What this means, essentially, is that erecting governments is as natural to humans as sex and warfare. The United States is a case in point. The U.S. was founded on principles that today we would recognize as being libertarian (or at least proto-libertarian), which is why libertarians talk about the constitution quite often. The U.S. government has since evolved into a bloated bureaucracy that cannot help but involve itself in the personal and economic lives of not only its own citizens, but the citizens of other countries as well. Power has concentrated in the executive, and not just because of the cravenness of congress, but because people want a single strongman who will give them what they want. When its “my” strongman in power, then executive overreach isn’t just ignored, but applauded. This only gives more power to the executive when the next person comes to power.

There will always be some warlord, strongman, or cult of personality that people will rally behind and to whom they will willingly give over their ‘rights’ and liberties in exchange for esteem, favor, and privileges. Whether it is in order to conquer or to prevent oneself from being conquered, human beings will construct a government.

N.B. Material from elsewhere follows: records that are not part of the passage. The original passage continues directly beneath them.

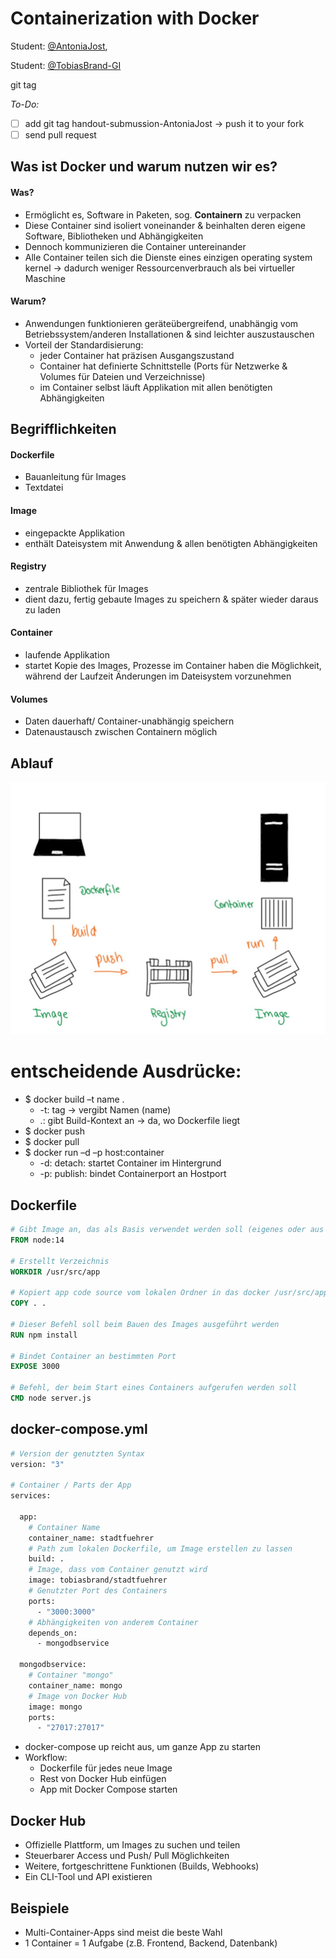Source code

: # Containerization with Docker

Student: [@AntoniaJost](https://github.com/AntoniaJost),

Student: [@TobiasBrand-GI](https://github.com/TobiasBrand-GI)

git tag <handout-submission-TobiasBrand-AntoniaJost>

*To-Do:*
- [ ] add git tag handout-submussion-AntoniaJost -> push it to your fork
- [ ] send pull request

## Was ist Docker und warum nutzen wir es?
#### Was?
- Ermöglicht es, Software in Paketen, sog. **Containern** zu verpacken
- Diese Container sind isoliert voneinander & beinhalten deren eigene Software, Bibliotheken und Abhängigkeiten
- Dennoch kommunizieren die Container untereinander 
- Alle Container teilen sich die Dienste eines einzigen operating system kernel -> dadurch weniger Ressourcenverbrauch als bei virtueller Maschine

####  Warum?
- Anwendungen funktionieren geräteübergreifend, unabhängig vom Betriebssystem/anderen Installationen & sind leichter auszustauschen
- Vorteil der Standardisierung:
    - jeder Container hat präzisen Ausgangszustand
    - Container hat definierte Schnittstelle (Ports für Netzwerke & Volumes für Dateien und Verzeichnisse)
    - im Container selbst läuft Applikation mit allen benötigten Abhängigkeiten

## Begrifflichkeiten

#### Dockerfile
- Bauanleitung für Images 
- Textdatei
#### Image
- eingepackte Applikation
- enthält Dateisystem mit Anwendung & allen benötigten Abhängigkeiten
#### Registry
- zentrale Bibliothek für Images
- dient dazu, fertig gebaute Images zu speichern & später wieder daraus zu laden
#### Container
- laufende Applikation
- startet Kopie des Images, Prozesse im Container haben die Möglichkeit, während der Laufzeit Änderungen im Dateisystem vorzunehmen
#### Volumes
- Daten dauerhaft/ Container-unabhängig speichern
- Datenaustausch zwischen Containern möglich

## Ablauf
![Bild zum Ablauf von Docker](https://github.com/AntoniaJost/geosoft2-2021/blob/main/containerization-with-docker/Docker%20Ablauf.jpg)

# entscheidende Ausdrücke:
- $ docker build –t name .
    - -t: tag -> vergibt Namen (name)
    - .: gibt Build-Kontext an -> da, wo Dockerfile liegt
- $ docker push
- $ docker pull
- $ docker run –d –p host:container
    - -d: detach: startet Container im Hintergrund
    - -p: publish: bindet Containerport an Hostport

## Dockerfile
```Dockerfile
# Gibt Image an, das als Basis verwendet werden soll (eigenes oder aus Registry)
FROM node:14

# Erstellt Verzeichnis
WORKDIR /usr/src/app

# Kopiert app code source vom lokalen Ordner in das docker /usr/src/app Arbeitsverzeichnis
COPY . .

# Dieser Befehl soll beim Bauen des Images ausgeführt werden
RUN npm install

# Bindet Container an bestimmten Port
EXPOSE 3000

# Befehl, der beim Start eines Containers aufgerufen werden soll
CMD node server.js
```

## docker-compose.yml
```Dockerfile
# Version der genutzten Syntax
version: "3"

# Container / Parts der App
services:

  app:
    # Container Name
    container_name: stadtfuehrer
    # Path zum lokalen Dockerfile, um Image erstellen zu lassen
    build: .
    # Image, dass vom Container genutzt wird
    image: tobiasbrand/stadtfuehrer
    # Genutzter Port des Containers
    ports:
      - "3000:3000"
    # Abhängigkeiten von anderem Container
    depends_on:
      - mongodbservice

  mongodbservice:
    # Container "mongo"
    container_name: mongo
    # Image von Docker Hub
    image: mongo
    ports:
      - "27017:27017"
```

- docker-compose up reicht aus, um ganze App zu starten
- Workflow:
    - Dockerfile für jedes neue Image
    - Rest von Docker Hub einfügen
    - App mit Docker Compose starten

## Docker Hub

- Offizielle Plattform, um Images zu suchen und teilen
- Steuerbarer Access und Push/ Pull Möglichkeiten
- Weitere, fortgeschrittene Funktionen (Builds, Webhooks)
- Ein CLI-Tool und API existieren

## Beispiele

- Multi-Container-Apps sind meist die beste Wahl
- 1 Container = 1 Aufgabe (z.B. Frontend, Backend, Datenbank)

The point I am making is that humans will always and inevitably end up with a powerful government. Perhaps this isn’t a defeater for libertarian philosophy as such, but it is a defeater for any practical implementation of libertarian philosophy.

Conclusions

This post is not meant to be an exhaustive argument making a case against libertarian philosophy, or as a polemic attempting to convince others. It would take a much longer post (or series of posts) to make an argument similar to the post I’ve made on arguments against the existence of God. This was merely an exposition on why I personally no longer subscribe to the libertarian philosophy.

That being said, I have not become a Marxist or fascist or “woke” progressive or had any other about-face shift in my political outlook. I would still consider myself as leaning toward the ancestral classical liberalism of which libertarianism is a direct descendant. However, my philosophical pessimism, cynicism, misanthropy, and general nihilism leads me to believe that something resembling classical liberalism is not a good philosophy, simply the least bad out of all the choices available to us. I also find myself in a similar unenviable position to that of the Underground Man from Dostoevky’s “Notes from Underground” in that I recognize the merit in arguments for all sides of most of the salient political, economic, and social antinomies, which leaves me in a state of anomie, ennui, and ultimately indecision. I envy those who can maintain their passionate adherence to any ideology.